Get percentage of each unique value in column (mySQL)

Question

I'm trying to come up with a query that will find all the unique values in a particular column and then count the number of instances of each unique value and give back that count and the percentage for each unique value versus the total number of values.

Here's what I have, but it's not working as it only gives me the first unique item, not all the possible options.

select 
`column1`
, ROUND( 
        (count(`column1`)* 100 / (select count(*) from full_db3 
where `exuid` in ('e7dfb4dd-0cd2-44df-bd35-6ecc9a061756','56baea00-253b-428e-88fc-9969688ea9c8'))
      ), 2)
  as Percentage
from full_db3 where `exuid` in ('e7dfb4dd-0cd2-44df-bd35-6ecc9a061756','56baea00-253b-428e-88fc-9969688ea9c8')

What this gives me now is the first unique value in column1 and Percentage as 100%.

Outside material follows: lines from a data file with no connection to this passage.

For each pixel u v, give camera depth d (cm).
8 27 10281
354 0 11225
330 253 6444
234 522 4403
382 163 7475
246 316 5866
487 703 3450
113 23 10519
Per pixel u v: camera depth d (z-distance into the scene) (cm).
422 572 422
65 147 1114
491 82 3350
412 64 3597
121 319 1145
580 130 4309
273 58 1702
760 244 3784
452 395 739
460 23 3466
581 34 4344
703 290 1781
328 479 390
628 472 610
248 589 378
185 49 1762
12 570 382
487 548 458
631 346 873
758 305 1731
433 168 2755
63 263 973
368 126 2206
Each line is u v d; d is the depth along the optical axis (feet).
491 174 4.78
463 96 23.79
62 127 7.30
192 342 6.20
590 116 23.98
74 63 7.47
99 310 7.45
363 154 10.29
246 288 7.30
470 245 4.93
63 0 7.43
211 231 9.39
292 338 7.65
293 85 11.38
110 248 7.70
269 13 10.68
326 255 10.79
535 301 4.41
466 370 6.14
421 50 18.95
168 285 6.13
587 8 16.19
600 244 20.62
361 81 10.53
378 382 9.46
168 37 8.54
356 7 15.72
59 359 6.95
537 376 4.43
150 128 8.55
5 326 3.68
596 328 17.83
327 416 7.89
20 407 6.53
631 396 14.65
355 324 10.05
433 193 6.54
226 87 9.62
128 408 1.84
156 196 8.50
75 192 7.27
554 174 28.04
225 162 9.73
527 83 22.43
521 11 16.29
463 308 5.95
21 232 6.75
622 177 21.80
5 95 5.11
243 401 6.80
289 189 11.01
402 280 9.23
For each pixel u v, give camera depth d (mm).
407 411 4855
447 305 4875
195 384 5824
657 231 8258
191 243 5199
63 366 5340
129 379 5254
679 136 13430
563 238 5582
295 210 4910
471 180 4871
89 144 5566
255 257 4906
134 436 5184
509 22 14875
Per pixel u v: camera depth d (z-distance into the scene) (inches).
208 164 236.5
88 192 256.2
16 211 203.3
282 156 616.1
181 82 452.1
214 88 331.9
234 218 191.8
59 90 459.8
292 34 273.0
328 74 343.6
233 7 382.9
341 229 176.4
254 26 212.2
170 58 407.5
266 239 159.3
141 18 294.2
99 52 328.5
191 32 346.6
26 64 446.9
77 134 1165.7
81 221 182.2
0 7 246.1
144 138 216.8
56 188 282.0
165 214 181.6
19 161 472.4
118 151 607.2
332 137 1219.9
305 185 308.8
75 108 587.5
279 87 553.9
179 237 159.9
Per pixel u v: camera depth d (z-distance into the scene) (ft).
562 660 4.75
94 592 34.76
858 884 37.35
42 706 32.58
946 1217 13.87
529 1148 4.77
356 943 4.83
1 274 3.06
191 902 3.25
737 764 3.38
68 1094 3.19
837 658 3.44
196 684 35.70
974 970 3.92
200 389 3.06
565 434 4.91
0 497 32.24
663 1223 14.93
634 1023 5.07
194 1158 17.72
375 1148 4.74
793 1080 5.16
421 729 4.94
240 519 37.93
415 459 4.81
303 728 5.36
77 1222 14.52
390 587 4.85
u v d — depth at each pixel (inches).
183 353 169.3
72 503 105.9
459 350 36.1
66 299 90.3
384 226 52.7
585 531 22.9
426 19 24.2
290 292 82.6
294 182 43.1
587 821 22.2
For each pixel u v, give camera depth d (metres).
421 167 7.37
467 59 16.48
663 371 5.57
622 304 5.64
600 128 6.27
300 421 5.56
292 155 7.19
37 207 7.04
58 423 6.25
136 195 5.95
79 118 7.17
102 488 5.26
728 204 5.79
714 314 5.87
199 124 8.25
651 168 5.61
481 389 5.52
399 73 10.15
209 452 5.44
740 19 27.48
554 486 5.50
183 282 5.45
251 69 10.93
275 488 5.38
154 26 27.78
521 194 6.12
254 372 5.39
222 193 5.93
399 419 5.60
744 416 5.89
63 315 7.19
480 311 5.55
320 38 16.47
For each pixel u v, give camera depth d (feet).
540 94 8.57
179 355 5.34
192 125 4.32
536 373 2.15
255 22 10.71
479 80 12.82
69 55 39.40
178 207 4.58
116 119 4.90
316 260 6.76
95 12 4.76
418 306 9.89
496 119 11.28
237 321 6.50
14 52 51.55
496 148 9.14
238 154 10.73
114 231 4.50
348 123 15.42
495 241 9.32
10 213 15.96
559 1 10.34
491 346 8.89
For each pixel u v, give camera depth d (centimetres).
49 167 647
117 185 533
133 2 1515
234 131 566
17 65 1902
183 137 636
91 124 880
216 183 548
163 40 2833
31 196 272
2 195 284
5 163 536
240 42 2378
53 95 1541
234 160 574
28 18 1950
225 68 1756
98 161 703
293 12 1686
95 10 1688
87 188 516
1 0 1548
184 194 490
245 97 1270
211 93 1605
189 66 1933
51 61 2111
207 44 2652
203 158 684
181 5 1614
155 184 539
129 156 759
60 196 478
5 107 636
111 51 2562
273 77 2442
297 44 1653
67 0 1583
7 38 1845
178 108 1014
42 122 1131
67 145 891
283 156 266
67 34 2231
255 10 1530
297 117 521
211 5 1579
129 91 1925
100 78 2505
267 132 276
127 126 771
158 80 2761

I'm going to be passing in exuid values dynamically, so it'll always be a different number, so either I have to count the number of values I'm passing into this before I pass it or the query has to count them somewhere. Not quite sure how to do either.

Answer 1

you need to group by the column you want the count for. Then divide that number by the total number of rows in the table using a subquery:

select columnA, count(*), (COUNT(*) / (SELECT COUNT(*) FROM myTable)) * 100 FROM myTable group by columnA;